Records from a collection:

══════════════════════════════

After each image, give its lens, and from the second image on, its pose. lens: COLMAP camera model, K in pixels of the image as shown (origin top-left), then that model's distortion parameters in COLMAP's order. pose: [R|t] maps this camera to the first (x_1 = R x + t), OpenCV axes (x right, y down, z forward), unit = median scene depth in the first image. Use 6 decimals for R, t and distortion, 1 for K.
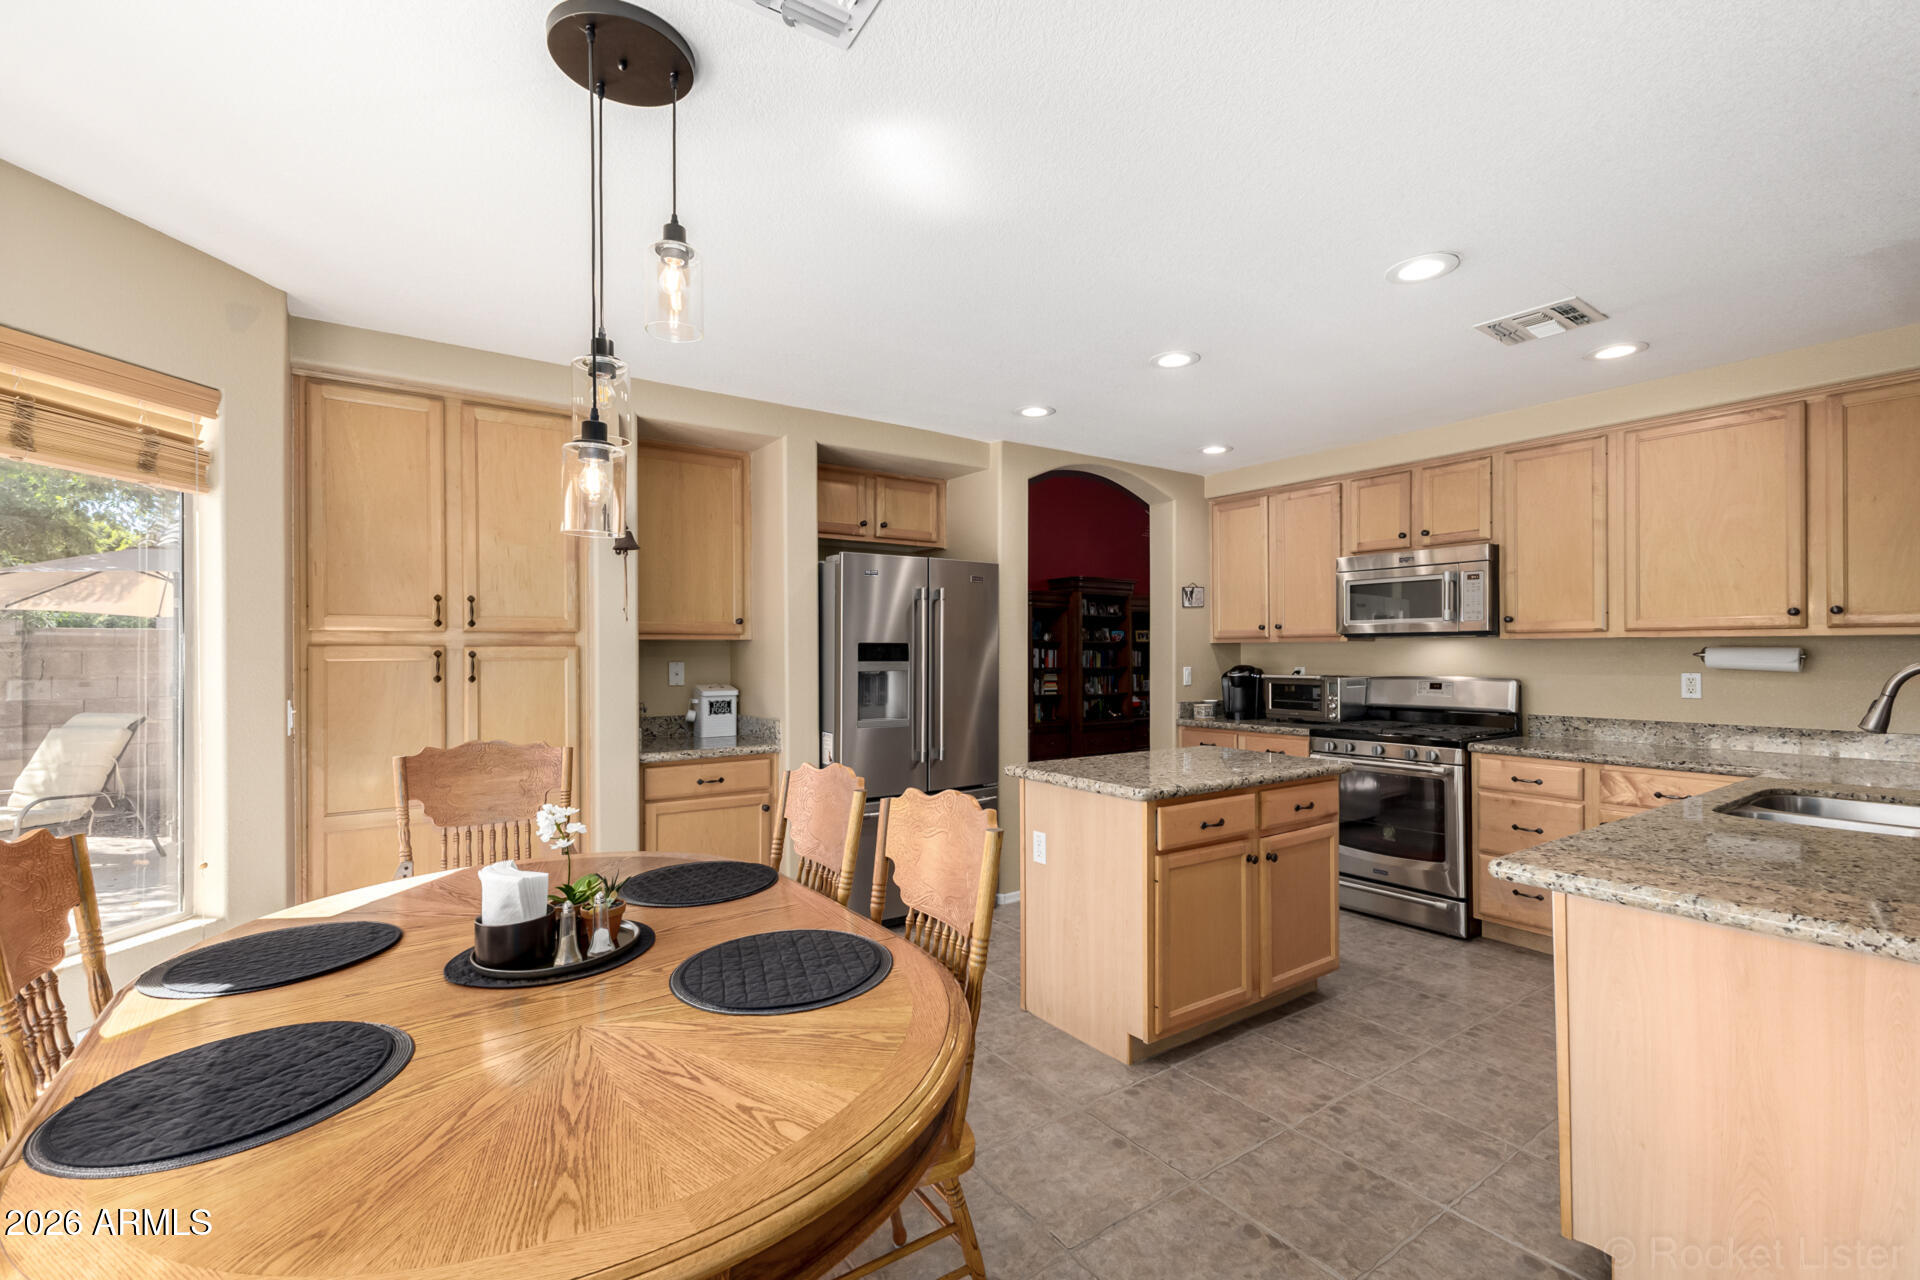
lens RADIAL K [[837.1, 0, 961.9], [0, 837.1, 646.6], [0, 0, 1]] dist [0.011609, -0.000832]
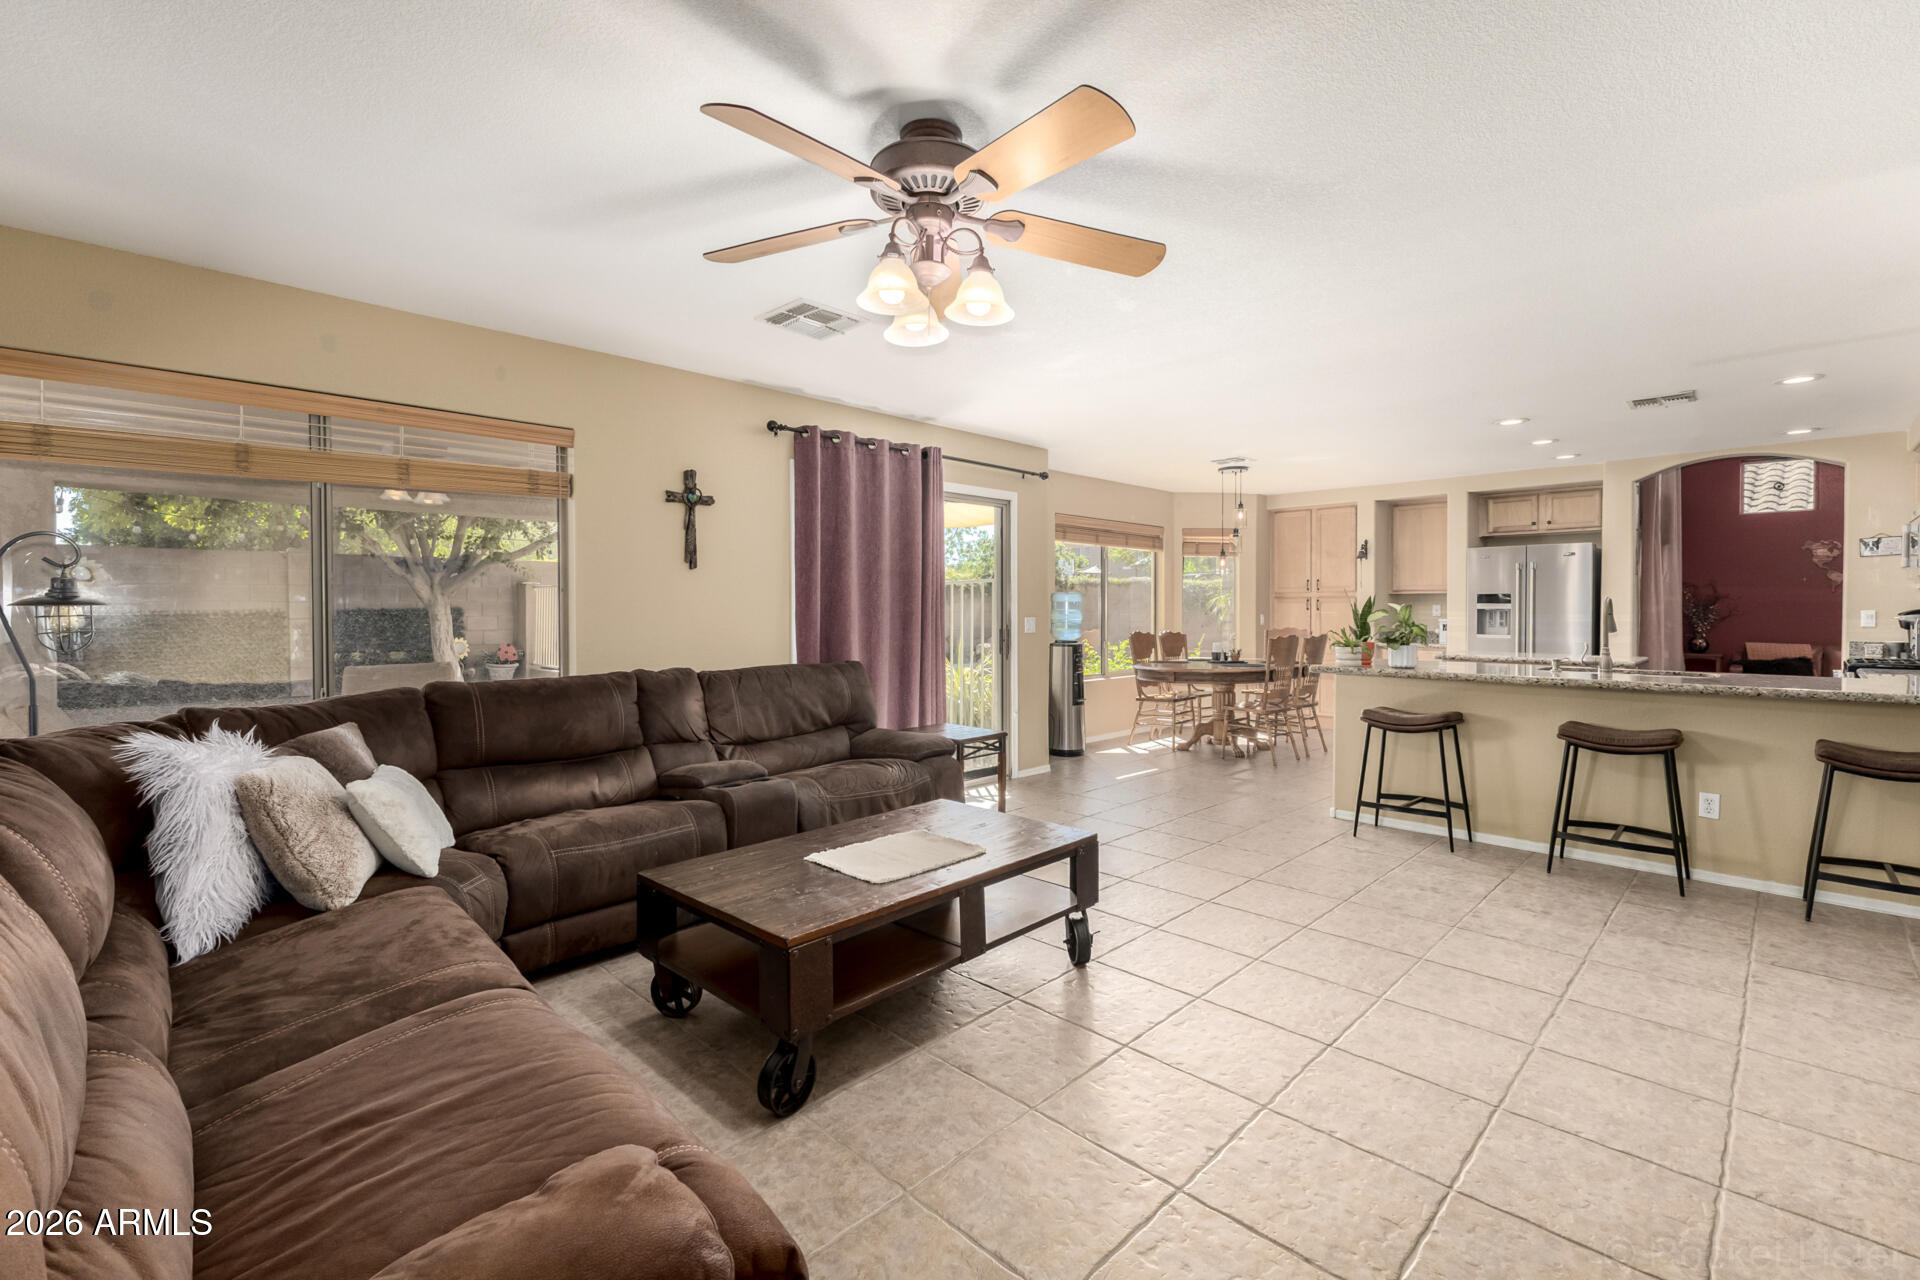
lens RADIAL K [[837.1, 0, 961.5], [0, 837.1, 623.1], [0, 0, 1]] dist [0.011609, -0.000832]
pose [[0.153468, 0.012661, -0.988073, 2.041437], [0.002535, 0.999910, 0.013206, 0.048252], [0.988150, -0.004531, 0.153422, -0.640250]]
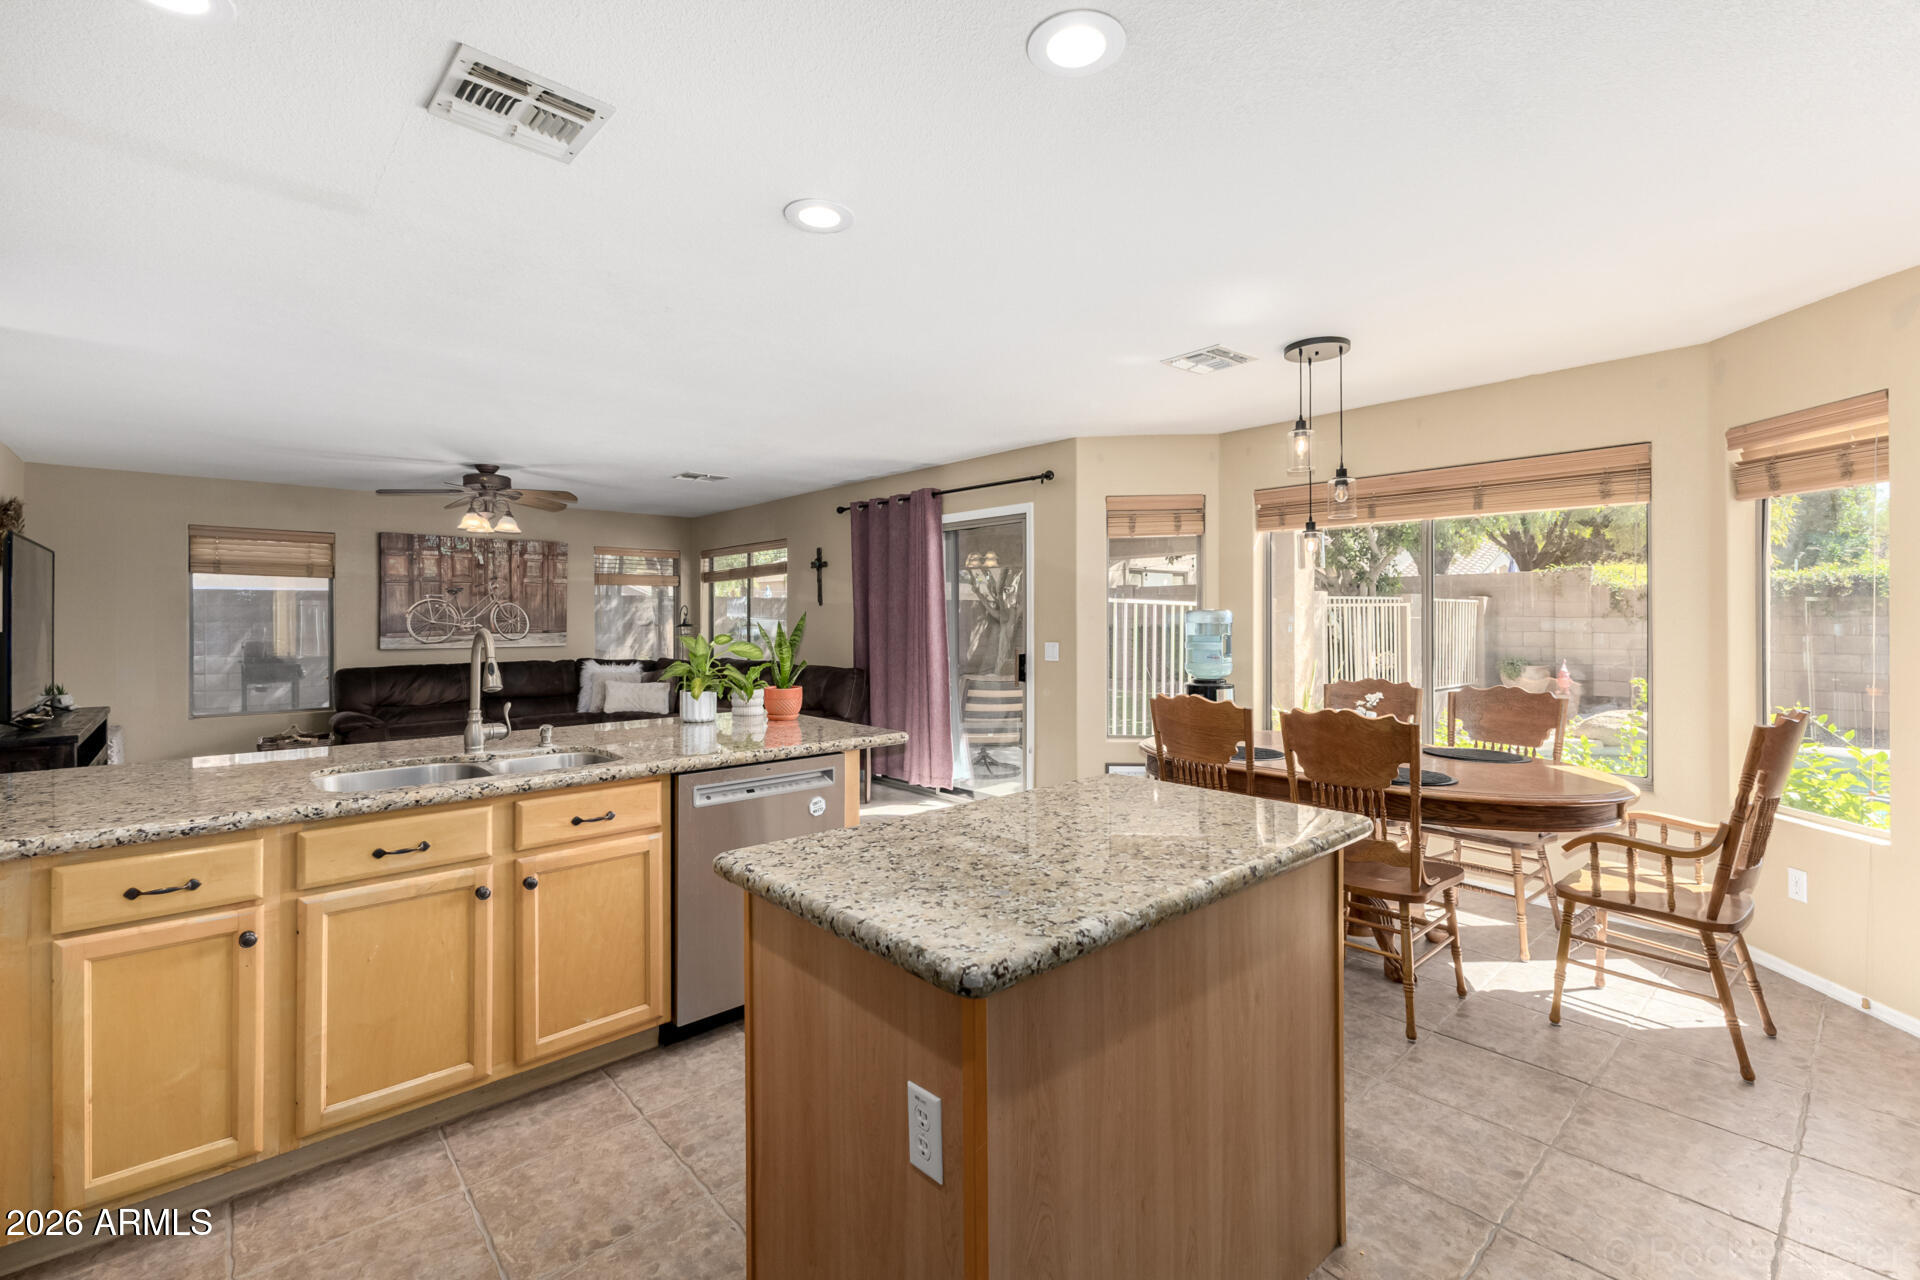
lens RADIAL K [[837.1, 0, 957.4], [0, 837.1, 619.5], [0, 0, 1]] dist [0.011609, -0.000832]
pose [[-0.995175, -0.003228, -0.098058, 0.388382], [-0.003107, 0.999994, -0.001388, 0.014259], [0.098062, -0.001077, -0.995180, 1.579545]]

══════════════════════════════

→ WORK ORDER
Repeat each record verbatim, pictures excluded.

→ EXERCISE RESULT
After each image, give its lens, and from the second image on, its pose. lens: COLMAP camera model, K in pixels of the image as shown (origin top-left), then that model's distortion parameters in COLMAP's order. pose: [R|t] maps this camera to the first (x_1 = R x + t), OpenCV axes (x right, y down, z forward), unit = median scene depth in the first image. Use 6 decimals for R, t and distortion, 1 for K.
lens RADIAL K [[837.1, 0, 961.9], [0, 837.1, 646.6], [0, 0, 1]] dist [0.011609, -0.000832]
lens RADIAL K [[837.1, 0, 961.5], [0, 837.1, 623.1], [0, 0, 1]] dist [0.011609, -0.000832]
pose [[0.153468, 0.012661, -0.988073, 2.041437], [0.002535, 0.999910, 0.013206, 0.048252], [0.988150, -0.004531, 0.153422, -0.640250]]
lens RADIAL K [[837.1, 0, 957.4], [0, 837.1, 619.5], [0, 0, 1]] dist [0.011609, -0.000832]
pose [[-0.995175, -0.003228, -0.098058, 0.388382], [-0.003107, 0.999994, -0.001388, 0.014259], [0.098062, -0.001077, -0.995180, 1.579545]]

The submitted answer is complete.